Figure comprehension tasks

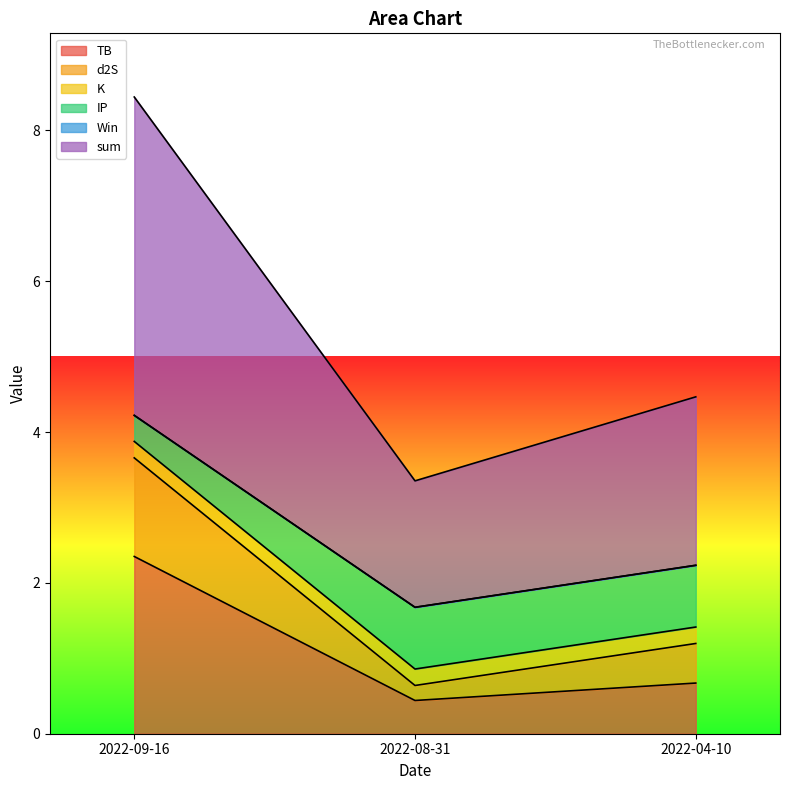

Where is TB nearest to the value 1?

2022-04-10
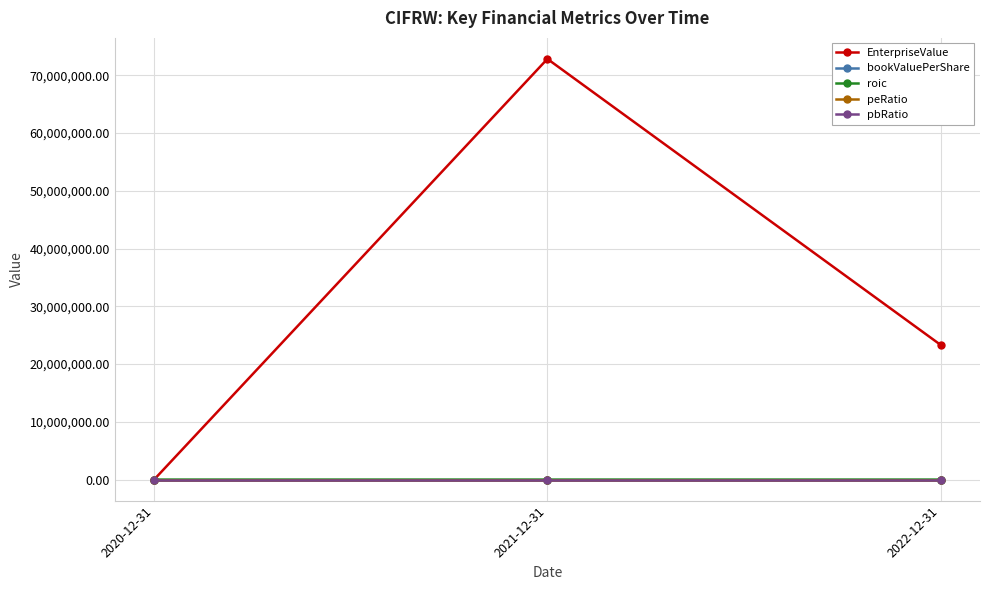

What is the spread (max minus min) of values at 2022-12-31?

23311470.6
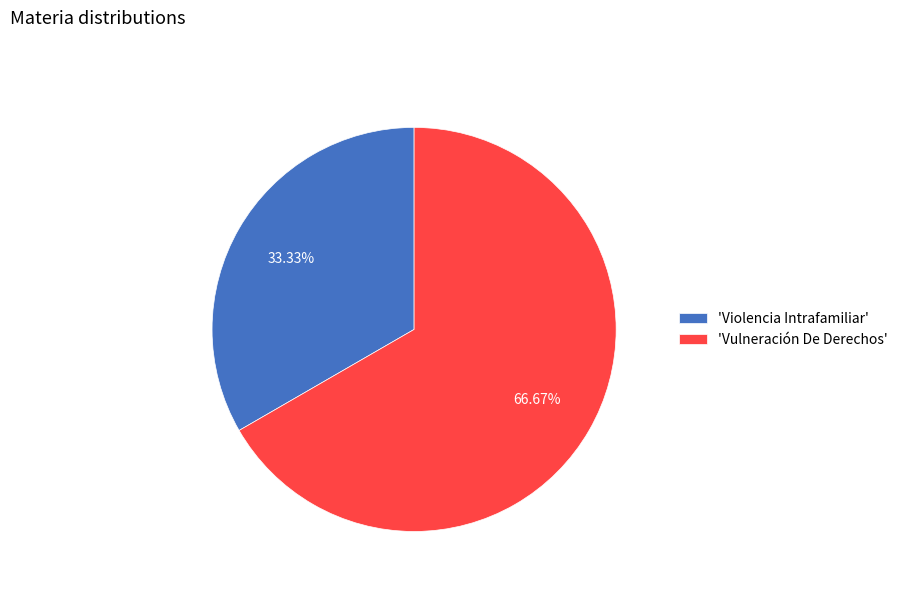

Which category accounts for the majority?

'Vulneración De Derechos'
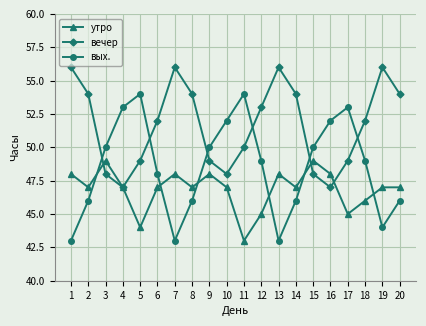

True or false: вечер and утро intersect in this chart.

True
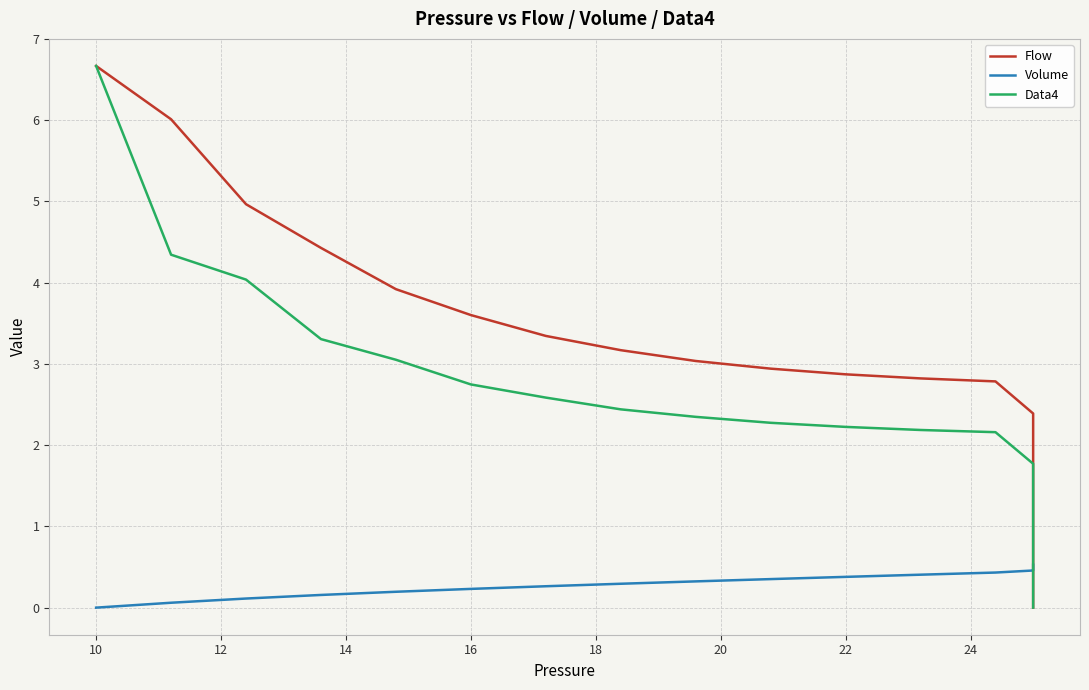

Does the chart display data point markers on the line(s)?

No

> **Written task**
List each line of the material above that contains the string "chart".

> **Exercise answer**
True or false: вечер and утро intersect in this chart.
Does the chart display data point markers on the line(s)?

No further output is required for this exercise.